Owning that I crave validation is akin to publicly announcing that I'm needy and ill-equipped to stand on my own. That's a hard pill to swallow.
And that is the tender underbelly bits lots of writers struggle with, admitting that writing fills a validation void and a longing for connection. I didn't get lots of praise for a job well done growing up, so in many ways connecting with my readers, receiving feedback fills that void.
Admitting to ourselves and others that there is a void in need of filling is a truth very difficult to accept, especially if we are asking folks to pay for what we publish.
And there it is, the crux of what’s been eating at me for a long time. I have years of marketing skills under my skinny belt, and yet, what I’m attempting to cash in on are my thoughts and experiences. Who am I that anyone should want to pay to read my dribbles and worries? What makes my writing valuable? I’m not as experienced as other writers, and I don’t have lots of my shit figured out yet, how on earth is that the foundation of a business?
Well, sure, I could decide to keep my writing to myself, but I dare to share what I write. Even experienced writers feel a pang of panic with each article or book or blog post. Why? Because it takes a whole lot of moxie to put yourself out there for others to judge or mock. For me, it’s worth it. Even when I publish something that I feel is lack-luster, only to get feedback telling me how helpful the post was, the process of putting thoughts to paper (or screen) is worth it.

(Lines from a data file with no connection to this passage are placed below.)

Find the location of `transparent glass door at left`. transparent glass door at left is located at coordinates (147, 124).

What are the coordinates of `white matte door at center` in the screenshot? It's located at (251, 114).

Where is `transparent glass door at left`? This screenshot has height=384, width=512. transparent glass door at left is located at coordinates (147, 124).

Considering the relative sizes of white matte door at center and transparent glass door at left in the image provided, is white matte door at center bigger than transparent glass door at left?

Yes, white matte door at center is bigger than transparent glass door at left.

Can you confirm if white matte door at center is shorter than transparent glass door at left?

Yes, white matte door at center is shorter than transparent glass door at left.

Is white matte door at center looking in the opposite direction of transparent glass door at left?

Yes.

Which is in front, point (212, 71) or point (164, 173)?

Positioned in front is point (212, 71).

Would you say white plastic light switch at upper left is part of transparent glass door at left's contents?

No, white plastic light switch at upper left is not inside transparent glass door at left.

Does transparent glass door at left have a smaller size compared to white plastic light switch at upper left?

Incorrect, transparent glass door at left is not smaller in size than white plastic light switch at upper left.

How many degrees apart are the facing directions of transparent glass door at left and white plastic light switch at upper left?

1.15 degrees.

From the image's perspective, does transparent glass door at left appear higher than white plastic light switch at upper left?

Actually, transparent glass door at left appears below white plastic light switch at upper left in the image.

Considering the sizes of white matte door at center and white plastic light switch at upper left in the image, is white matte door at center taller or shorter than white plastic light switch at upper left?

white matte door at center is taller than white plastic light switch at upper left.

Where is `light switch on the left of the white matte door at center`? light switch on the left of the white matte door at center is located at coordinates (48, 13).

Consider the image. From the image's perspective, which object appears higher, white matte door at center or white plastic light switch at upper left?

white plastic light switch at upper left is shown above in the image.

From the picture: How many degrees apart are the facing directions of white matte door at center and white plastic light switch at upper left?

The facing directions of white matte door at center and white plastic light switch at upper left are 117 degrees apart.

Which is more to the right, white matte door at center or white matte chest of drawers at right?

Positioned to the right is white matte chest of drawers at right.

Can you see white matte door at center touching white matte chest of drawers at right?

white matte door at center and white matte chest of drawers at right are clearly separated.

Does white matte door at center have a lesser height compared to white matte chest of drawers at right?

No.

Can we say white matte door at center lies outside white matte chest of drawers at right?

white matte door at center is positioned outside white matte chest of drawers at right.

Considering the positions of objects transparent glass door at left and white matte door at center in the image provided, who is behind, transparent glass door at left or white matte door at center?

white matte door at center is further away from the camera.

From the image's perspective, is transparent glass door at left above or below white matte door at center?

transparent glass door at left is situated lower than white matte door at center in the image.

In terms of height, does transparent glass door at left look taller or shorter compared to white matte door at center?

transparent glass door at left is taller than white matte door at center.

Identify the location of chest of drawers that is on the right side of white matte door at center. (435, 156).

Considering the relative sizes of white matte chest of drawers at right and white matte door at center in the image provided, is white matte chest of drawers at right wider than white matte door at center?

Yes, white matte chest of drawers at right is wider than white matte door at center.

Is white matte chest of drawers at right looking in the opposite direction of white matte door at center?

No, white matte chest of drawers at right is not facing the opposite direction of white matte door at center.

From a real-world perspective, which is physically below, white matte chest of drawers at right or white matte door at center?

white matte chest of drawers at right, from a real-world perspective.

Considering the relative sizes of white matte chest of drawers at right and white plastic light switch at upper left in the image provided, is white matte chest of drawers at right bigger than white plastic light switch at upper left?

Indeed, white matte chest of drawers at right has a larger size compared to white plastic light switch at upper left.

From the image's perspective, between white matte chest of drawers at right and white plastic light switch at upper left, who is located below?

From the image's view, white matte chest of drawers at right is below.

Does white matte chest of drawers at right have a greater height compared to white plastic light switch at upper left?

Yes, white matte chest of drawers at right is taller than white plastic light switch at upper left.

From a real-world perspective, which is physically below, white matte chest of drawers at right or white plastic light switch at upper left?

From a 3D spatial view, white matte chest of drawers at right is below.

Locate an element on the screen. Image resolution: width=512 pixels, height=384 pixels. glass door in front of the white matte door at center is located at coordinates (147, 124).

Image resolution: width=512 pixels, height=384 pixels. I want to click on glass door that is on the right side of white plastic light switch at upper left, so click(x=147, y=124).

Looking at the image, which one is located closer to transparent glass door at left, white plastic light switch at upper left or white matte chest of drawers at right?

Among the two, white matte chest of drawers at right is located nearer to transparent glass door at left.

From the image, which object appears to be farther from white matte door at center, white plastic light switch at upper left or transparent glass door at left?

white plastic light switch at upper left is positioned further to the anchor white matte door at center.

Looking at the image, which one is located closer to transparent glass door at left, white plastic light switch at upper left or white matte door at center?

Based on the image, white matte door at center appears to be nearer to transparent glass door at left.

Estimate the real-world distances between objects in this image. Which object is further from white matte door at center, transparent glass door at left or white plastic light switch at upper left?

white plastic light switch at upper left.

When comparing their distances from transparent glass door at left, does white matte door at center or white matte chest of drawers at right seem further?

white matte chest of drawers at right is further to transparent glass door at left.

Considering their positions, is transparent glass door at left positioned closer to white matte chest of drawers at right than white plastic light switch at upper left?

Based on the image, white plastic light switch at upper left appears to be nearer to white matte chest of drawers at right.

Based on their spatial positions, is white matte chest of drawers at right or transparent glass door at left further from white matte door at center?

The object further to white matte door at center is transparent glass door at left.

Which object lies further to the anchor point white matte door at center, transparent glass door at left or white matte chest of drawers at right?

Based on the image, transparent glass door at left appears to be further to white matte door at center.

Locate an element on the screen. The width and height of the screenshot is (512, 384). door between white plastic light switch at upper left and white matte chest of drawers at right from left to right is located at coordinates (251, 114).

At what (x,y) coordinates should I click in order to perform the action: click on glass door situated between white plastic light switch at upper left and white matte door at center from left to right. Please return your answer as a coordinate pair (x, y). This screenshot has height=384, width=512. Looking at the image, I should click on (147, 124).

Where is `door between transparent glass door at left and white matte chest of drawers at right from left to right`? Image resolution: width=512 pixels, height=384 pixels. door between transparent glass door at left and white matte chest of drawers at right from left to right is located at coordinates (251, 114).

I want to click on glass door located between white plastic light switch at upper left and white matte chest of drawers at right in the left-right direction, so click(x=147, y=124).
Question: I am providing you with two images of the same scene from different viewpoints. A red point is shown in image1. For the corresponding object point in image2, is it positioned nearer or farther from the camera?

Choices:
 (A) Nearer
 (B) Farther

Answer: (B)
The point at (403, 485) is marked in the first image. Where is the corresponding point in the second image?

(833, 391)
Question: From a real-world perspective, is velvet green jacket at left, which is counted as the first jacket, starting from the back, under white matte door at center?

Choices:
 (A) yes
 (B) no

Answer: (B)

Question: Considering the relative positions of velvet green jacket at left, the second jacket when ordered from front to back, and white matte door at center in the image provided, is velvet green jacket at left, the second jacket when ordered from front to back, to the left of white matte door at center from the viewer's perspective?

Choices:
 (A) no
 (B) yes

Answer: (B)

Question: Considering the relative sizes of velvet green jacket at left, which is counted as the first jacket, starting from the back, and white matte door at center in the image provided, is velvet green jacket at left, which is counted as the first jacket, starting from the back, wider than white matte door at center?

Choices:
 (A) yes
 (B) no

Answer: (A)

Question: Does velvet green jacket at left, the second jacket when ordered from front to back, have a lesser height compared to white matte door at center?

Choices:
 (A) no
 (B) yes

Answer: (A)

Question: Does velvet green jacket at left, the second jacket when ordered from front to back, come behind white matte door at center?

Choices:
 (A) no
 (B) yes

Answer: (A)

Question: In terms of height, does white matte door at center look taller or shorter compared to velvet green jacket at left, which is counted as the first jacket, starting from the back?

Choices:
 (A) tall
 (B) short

Writing beyond a self-imposed vacuum.
Okay, back to why I began this post. Writing for me is solitary, meant to be the space for me to focus my thoughts so that I can make sense of experiences and ideas. However, writing at the airport feels like I have lots of other people included in the process. They are strangers that I won’t meet or talk to, and yet I feel like I know them because I feel their energy. My highly sensitive empathic soul can feel them all, and their feelings are loud, like sound waves reverberating through my mind and heart simultaneously. My feeling this way is why I choose to, need to write in solitude. How much of what I’m feeling right now is solely my feelings alone? It’s difficult for me to weed out the emotions of others quickly, and that’s what I need when I have a thought or topic that must get out of my brain.
My inner dialogue is fast-paced and visual. I need to get the words out of me immediately so that I can move on to the next story or thought. It's somewhat hard to work through my internal dialogue, along with the emotional input of others around me. But the sense of life and living in the airport is powerful and compelling, energetic even.
Absorbing the weight of others usually feels invasive, but instead, right now, the energy around me is propelling me. To my surprise, my keystrokes are quick and steady; I don't feel weighed down. Maybe it's because of the focus music I'm listening to, perhaps it's due in part to the Voke tablet I took this morning, or maybe it's because I chose to open myself to a new experience. And it doesn't hurt that the overall mood around me is mostly pleasant. Folks are happy, how could you not be happy in Florida, it's paradise. Well, I might be a little unhappy about leaving paradise, but I'm headed to see the hubs, yay me! If there's angst in the air, I don't feel it, and that's a good thing.
Likely, I wouldn’t be able to do any in-depth thought-based writing if I tried, but this short check-in post feels right to me. Maybe if nothing else, you’ll find it entertaining. Please do tell me what you think. Send me a note. I like notes.
The moral, do something different. Challenge your “normal” way of doing things, step out of your comfort zone, and see where it leads you. You may find a new avenue to pursue, or the excursion may provide a scenic detour unworthy of mention, but at least you’ll have a unique experience.
Thankfully, I don't have to worry about doing much airport writing for a while, but at least now I know that I'm capable of writing in a public place, and it ain't half bad. Maybe I'll add a day of writing at a coffee shop to my routine. We'll see.